The regional Fed bank president last week said he was still weighing what position to advocate at next week’s Federal Open Market Committee meeting, at which Fed officials will consider whether to make adjustments to their purchases of $40 billion of mortgage debt a month in a third round of quantitative easing. He didn’t comment on monetary policy in his prepared remarks.
Bullard told reporters after the speech the meeting would allow the committee to “review our current policy and see how that is performing against expectations” and that changes in asset purchases would be made over time in response to changes in the economic outlook.
“How far you think the Fed will go depends in part on what your view of the economic outlook of the U.S. is over the next couple of years,” he said, making a comparison to changes in interest rates in normal times. “The whole idea is to say this is going to be outcome based, not based on a fixed amount or fixed date.”
Bullard also repeated to reporters he favored removing the date from the committee’s 2015 pledge to exceptionally low rates.
“I am not happy with the date being in the statement,” he said. The statement should suggest tightening based on data “in a qualitative way,” rather than on specific thresholds for unemployment and inflation, he said.
“The calendar date I think sends a pessimistic signal about the future,” because consumers or businesses may misread that to mean slow growth for years, he said.

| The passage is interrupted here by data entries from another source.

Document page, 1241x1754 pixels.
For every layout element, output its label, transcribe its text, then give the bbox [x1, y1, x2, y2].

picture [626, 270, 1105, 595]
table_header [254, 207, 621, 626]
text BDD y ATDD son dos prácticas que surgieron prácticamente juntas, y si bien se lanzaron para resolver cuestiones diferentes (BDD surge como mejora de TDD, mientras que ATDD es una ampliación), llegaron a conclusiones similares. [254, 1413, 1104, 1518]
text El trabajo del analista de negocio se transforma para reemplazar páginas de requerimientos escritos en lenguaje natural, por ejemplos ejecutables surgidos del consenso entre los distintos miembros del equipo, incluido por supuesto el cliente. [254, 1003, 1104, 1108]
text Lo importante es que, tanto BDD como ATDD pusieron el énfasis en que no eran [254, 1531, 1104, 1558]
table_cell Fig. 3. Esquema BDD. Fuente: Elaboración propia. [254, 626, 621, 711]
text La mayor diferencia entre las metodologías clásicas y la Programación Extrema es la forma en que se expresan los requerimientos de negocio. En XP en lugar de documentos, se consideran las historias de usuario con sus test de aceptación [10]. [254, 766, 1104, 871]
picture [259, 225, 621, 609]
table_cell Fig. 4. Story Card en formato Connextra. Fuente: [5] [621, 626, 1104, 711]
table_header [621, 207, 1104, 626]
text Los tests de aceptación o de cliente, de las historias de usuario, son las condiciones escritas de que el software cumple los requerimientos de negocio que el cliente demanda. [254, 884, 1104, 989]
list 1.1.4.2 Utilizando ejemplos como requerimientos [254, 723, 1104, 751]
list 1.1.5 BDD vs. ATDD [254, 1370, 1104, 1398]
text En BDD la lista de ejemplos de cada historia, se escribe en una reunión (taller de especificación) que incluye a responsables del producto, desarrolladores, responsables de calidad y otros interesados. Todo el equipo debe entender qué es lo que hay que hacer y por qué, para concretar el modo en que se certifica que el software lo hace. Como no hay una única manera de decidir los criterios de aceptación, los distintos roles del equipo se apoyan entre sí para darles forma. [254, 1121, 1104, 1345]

Measures of inflation expectations “suggest a little bit of trepidation in financial markets that the Fed might not keep inflation under control” though are not “too worrisome at this juncture,” Bullard said in his prepared remarks. Personal consumption expenditure inflation will be 2 percent this year and next, in line with the central bank’s target, he said.
“We think unemployment will continue to tick down as long as the economy remains in expansion mode,” Bullard said to the Missouri Council on Economic Education’s economic-outlook luncheon. Bullard doesn’t vote on FOMC monetary policy this year.

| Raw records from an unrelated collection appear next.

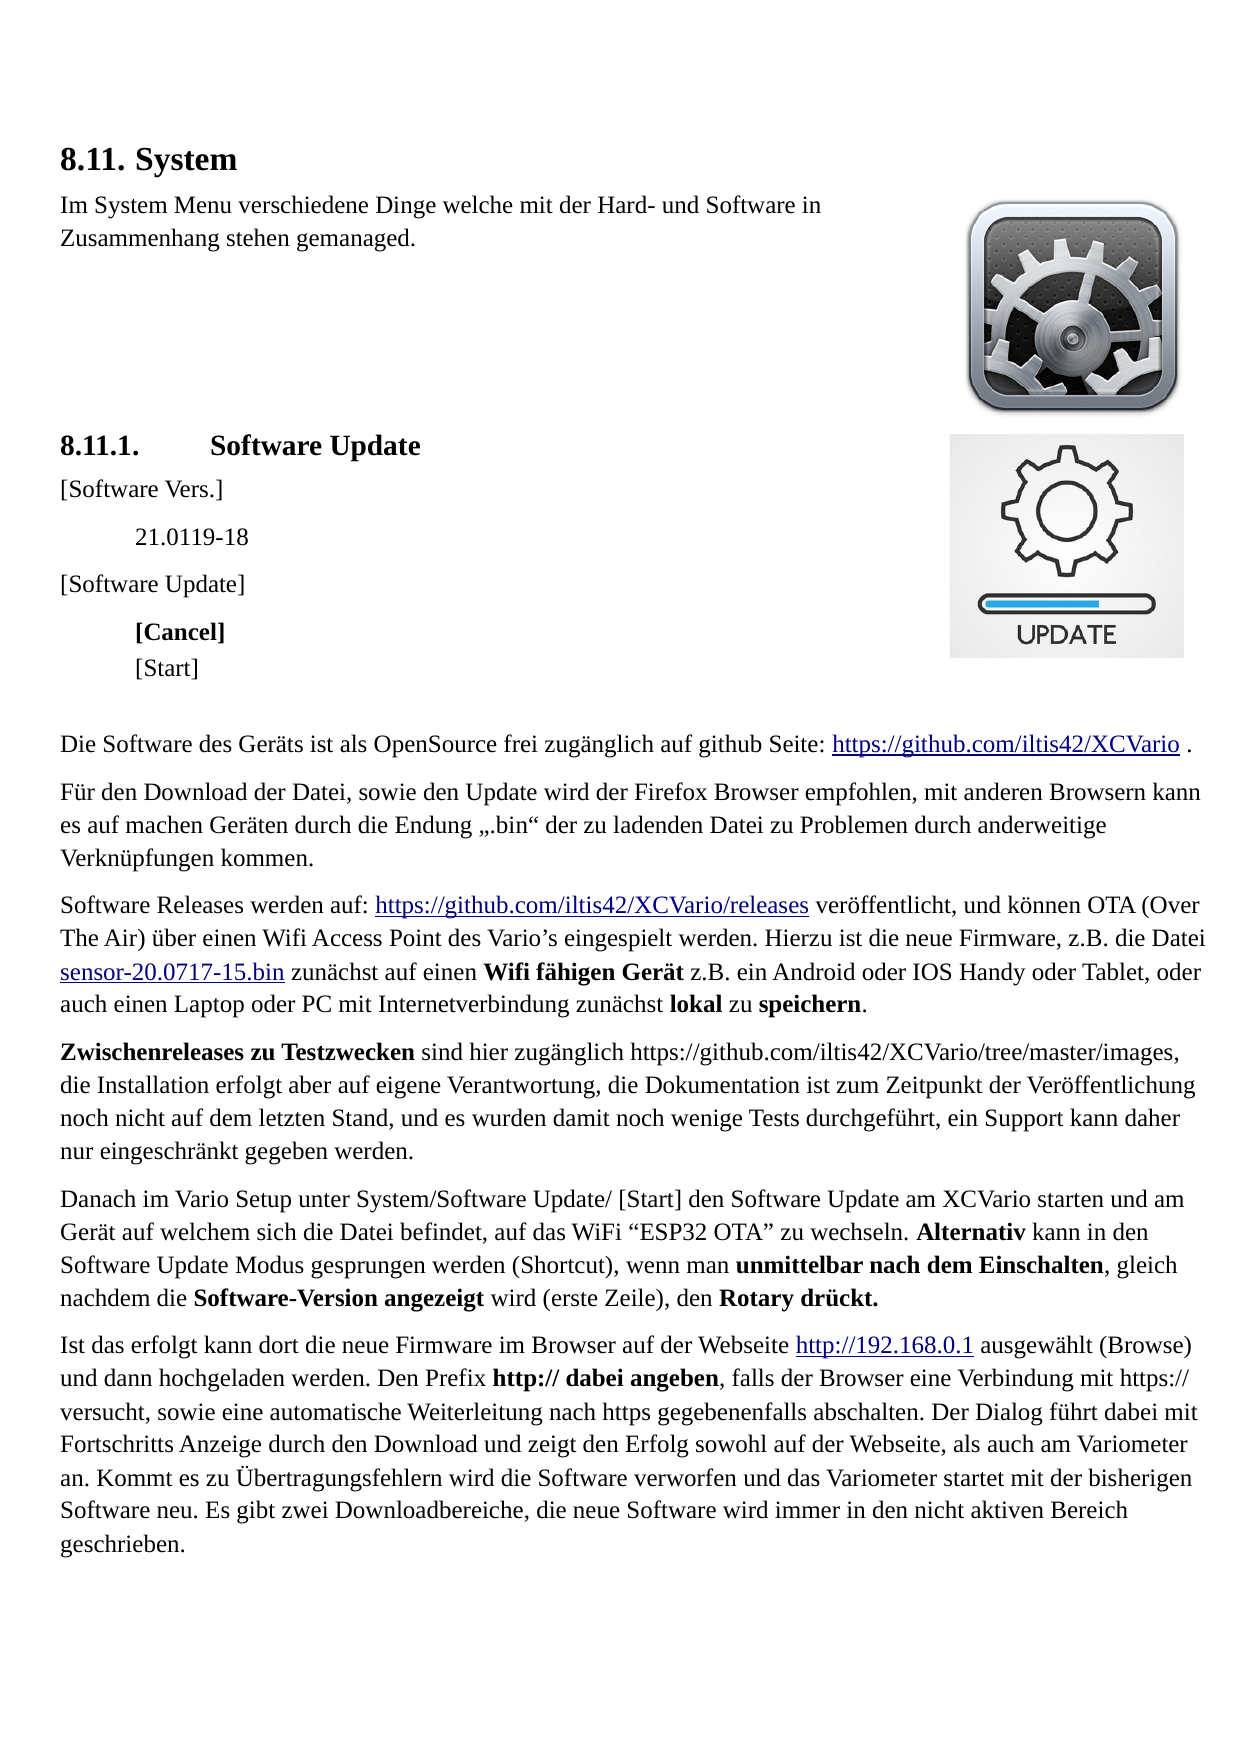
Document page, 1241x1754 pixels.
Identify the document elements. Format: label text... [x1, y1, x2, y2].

text [1184, 569, 1207, 598]
text [1184, 474, 1207, 503]
text [Cancel] [60, 617, 949, 646]
text 21.0119-18 [60, 522, 949, 551]
text Zwischenreleases zu Testzwecken sind hier zugänglich https://github.com/iltis42/XCVario/tree/master/images, die Installation erfolgt aber auf eigene Verantwortung, die Dokumentation ist zum Zeitpunkt der Veröffentlichung noch nicht auf dem letzten Stand, und es wurden damit noch wenige Tests durchgeführt, ein Support kann daher nur eingeschränkt gegeben werden. [60, 1037, 1207, 1165]
text Im System Menu verschiedene Dinge welche mit der Hard- und Software in Zusammenhang stehen gemanaged. [60, 190, 954, 252]
text [1184, 617, 1207, 646]
subtitle System [60, 139, 1207, 178]
text Software Releases werden auf: https://github.com/iltis42/XCVario/releases veröffentlicht, und können OTA (Over The Air) über einen Wifi Access Point des Vario’s eingespielt werden. Hierzu ist die neue Firmware, z.B. die Datei sensor-20.0717-15.bin zunächst auf einen Wifi fähigen Gerät z.B. ein Android oder IOS Handy oder Tablet, oder auch einen Laptop oder PC mit Internetverbindung zunächst lokal zu speichern. [60, 891, 1207, 1018]
text [1184, 522, 1207, 551]
text Danach im Vario Setup unter System/Software Update/ [Start] den Software Update am XCVario starten und am Gerät auf welchem sich die Datei befindet, auf das WiFi “ESP32 OTA” zu wechseln. Alternativ kann in den Software Update Modus gesprungen werden (Shortcut), wenn man unmittelbar nach dem Einschalten, gleich nachdem die Software-Version angezeigt wird (erste Zeile), den Rotary drückt. [60, 1184, 1207, 1312]
picture [954, 188, 1191, 424]
text [Start] [60, 653, 1207, 682]
picture [949, 434, 1184, 658]
text [Software Update] [60, 569, 949, 598]
text Die Software des Geräts ist als OpenSource frei zugänglich auf github Seite: https://github.com/iltis42/XCVario . [60, 729, 1207, 758]
text Für den Download der Datei, sowie den Update wird der Firefox Browser empfohlen, mit anderen Browsern kann es auf machen Geräten durch die Endung „.bin“ der zu ladenden Datei zu Problemen durch anderweitige Verknüpfungen kommen. [60, 777, 1207, 872]
text Ist das erfolgt kann dort die neue Firmware im Browser auf der Webseite http://192.168.0.1 ausgewählt (Browse) und dann hochgeladen werden. Den Prefix http:// dabei angeben, falls der Browser eine Verbindung mit https:// versucht, sowie eine automatische Weiterleitung nach https gegebenenfalls abschalten. Der Dialog führt dabei mit Fortschritts Anzeige durch den Download und zeigt den Erfolg sowohl auf der Webseite, als auch am Variometer an. Kommt es zu Übertragungsfehlern wird die Software verworfen und das Variometer startet mit der bisherigen Software neu. Es gibt zwei Downloadbereiche, die neue Software wird immer in den nicht aktiven Bereich geschrieben. [60, 1331, 1207, 1557]
text [Software Vers.] [60, 474, 949, 503]
subtitle Software Update [60, 428, 1207, 462]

The unemployment rate in 2012 will be about 8 percent, Bullard said, citing St. Louis Fed estimates made prior to the most recent decline in the jobless rate below that mark.
“Europe is in recession” and “really struggling with this crisis,” he said. “For 2013, we are only seeing a small amount of growth, not a rapid rebound” and the region’s debt crisis may take “many years to resolve.”
Recent economic data have been largely better than expected, with retail sales rising 1.1 percent in September, Commerce Department figures showed today. That followed improvements in housing, consumer confidence and the unemployment rate. The Fed’s Beige Book report on regional conditions last week said the U.S. economy was expanding “modestly” last month, supported by improvements in housing and auto sales, even as the labor market showed little change.
Bullard, who was the first policy maker to voice support for asset purchases in 2010, has been viewed as a bellwether for investors. His speeches and interviews moved the two-year Treasury yield more than any other FOMC member last year, according to a Macroeconomic Advisers report released Jan. 27.
Bullard joined the St. Louis Fed’s research department in 1990 and became president of the regional bank in 2008. His district includes all of Arkansas and parts of Illinois, Indiana, Kentucky, Mississippi, Missouri and Tennessee.